Directions » Set down a faithful copy of every record below, with no images.

Task inputs »

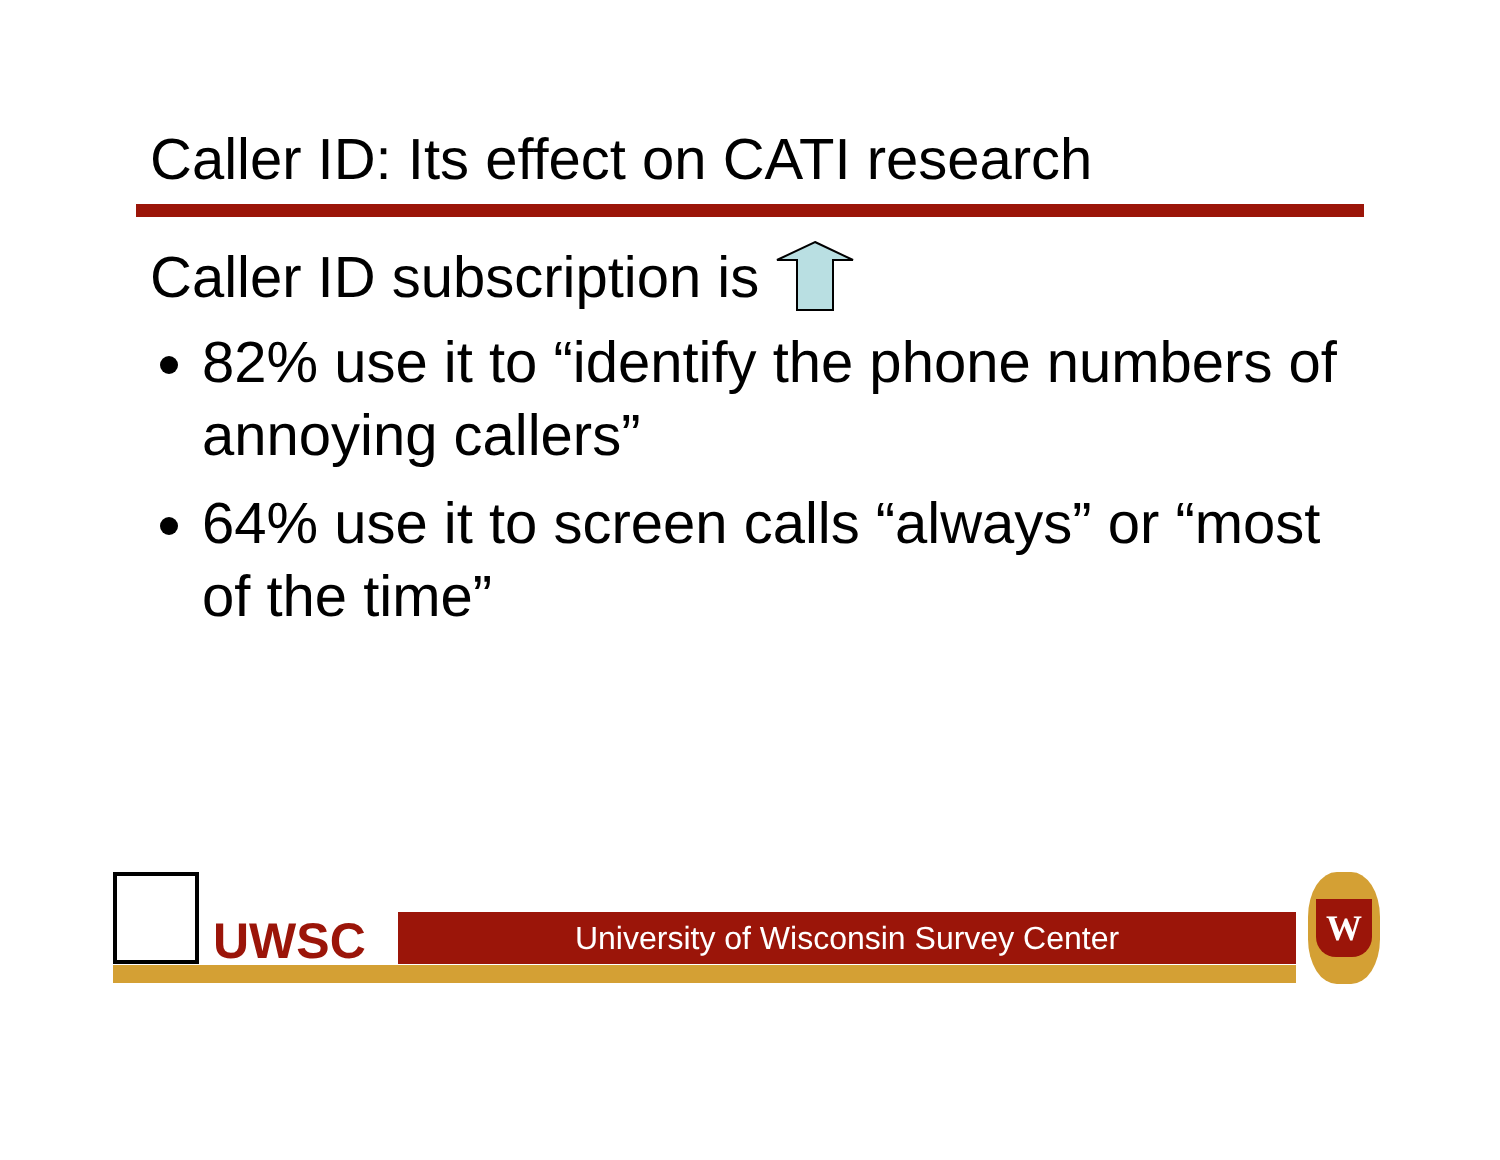Caller ID: Its effect on CATI research
Caller ID subscription is
82% use it to “identify the phone numbers of annoying callers”
64% use it to screen calls “always” or “most of the time”
UWSC University of Wisconsin Survey Center
W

Result »
Caller ID: Its effect on CATI research
Caller ID subscription is
82% use it to “identify the phone numbers of annoying callers”
64% use it to screen calls “always” or “most of the time”
UWSC University of Wisconsin Survey Center
W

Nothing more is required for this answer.